Description of the task =
Transcribe each record exactly, but omit pictures.

--

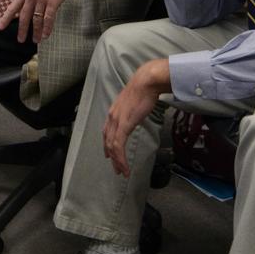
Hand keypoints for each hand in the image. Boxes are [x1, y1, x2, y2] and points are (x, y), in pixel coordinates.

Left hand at [0, 0, 72, 42]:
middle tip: (20, 40)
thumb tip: (17, 13)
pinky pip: (49, 18)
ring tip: (36, 40)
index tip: (0, 27)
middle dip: (22, 30)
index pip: (12, 7)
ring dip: (37, 31)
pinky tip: (46, 35)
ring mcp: (42, 0)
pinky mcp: (53, 2)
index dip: (5, 18)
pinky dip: (47, 28)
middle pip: (24, 16)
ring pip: (37, 19)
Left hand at [102, 59, 171, 176]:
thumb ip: (132, 110)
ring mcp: (117, 121)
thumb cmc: (144, 89)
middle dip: (112, 157)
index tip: (109, 155)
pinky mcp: (124, 125)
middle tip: (117, 169)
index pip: (107, 132)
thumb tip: (136, 113)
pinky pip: (119, 146)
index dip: (107, 145)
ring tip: (122, 172)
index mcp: (114, 112)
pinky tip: (125, 166)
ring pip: (112, 147)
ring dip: (117, 161)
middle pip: (108, 142)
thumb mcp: (134, 101)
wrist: (146, 81)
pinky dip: (121, 158)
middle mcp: (112, 117)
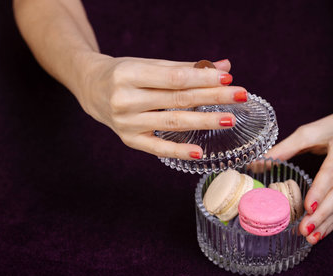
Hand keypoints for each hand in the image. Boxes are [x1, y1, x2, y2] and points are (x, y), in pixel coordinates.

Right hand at [76, 55, 246, 158]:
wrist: (91, 88)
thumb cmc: (125, 73)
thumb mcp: (151, 65)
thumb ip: (186, 68)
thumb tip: (224, 67)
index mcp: (129, 74)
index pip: (174, 78)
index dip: (203, 78)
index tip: (228, 77)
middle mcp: (125, 100)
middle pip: (178, 100)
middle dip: (213, 97)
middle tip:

--

Output below =
Hand keypoints for each hand in the image. Boxes are [x1, y1, x2, y2] and points are (x, y), in pixel coordinates.

Left hand at [0, 0, 72, 42]:
middle tip: (20, 40)
thumb tip: (17, 13)
pinky pip: (49, 18)
ring tip: (36, 40)
index tip: (0, 27)
middle dip: (22, 30)
index pip: (12, 7)
ring dip: (37, 31)
pinky tip: (46, 35)
ring mcp: (42, 0)
pinky mcp: (53, 2)
index dip: (5, 18)
pinky dip: (47, 28)
middle pip: (24, 16)
ring pip: (37, 19)
Left hand at [102, 59, 171, 176]:
thumb ip: (132, 110)
ring mcp: (117, 121)
thumb cmc: (144, 89)
middle dip: (112, 157)
index tip: (109, 155)
pinky mcp: (124, 125)
middle tip: (117, 169)
index pip: (107, 132)
thumb tip: (136, 113)
pinky pip: (119, 146)
index dip: (107, 145)
ring tip: (122, 172)
index mcp: (114, 112)
pinky tip: (125, 166)
ring pip: (112, 147)
ring dip: (117, 161)
middle pip: (108, 142)
thumb mcp: (134, 101)
wrist: (146, 81)
pinky dip: (121, 158)
middle mcp: (112, 117)
Hand keypoints for each hand in the image. Boxes are [x1, y1, x2, y2] and points are (x, y), in pixel coordinates.

Right hand at [76, 55, 246, 158]:
wrist: (91, 88)
thumb cmc: (125, 73)
thumb mcp: (151, 65)
thumb ip: (186, 68)
thumb tip: (224, 67)
index mcp: (129, 74)
index pip: (174, 78)
index dip: (203, 78)
index tip: (228, 77)
middle mcp: (125, 100)
middle pip: (178, 100)
middle dip: (213, 97)
middle tip:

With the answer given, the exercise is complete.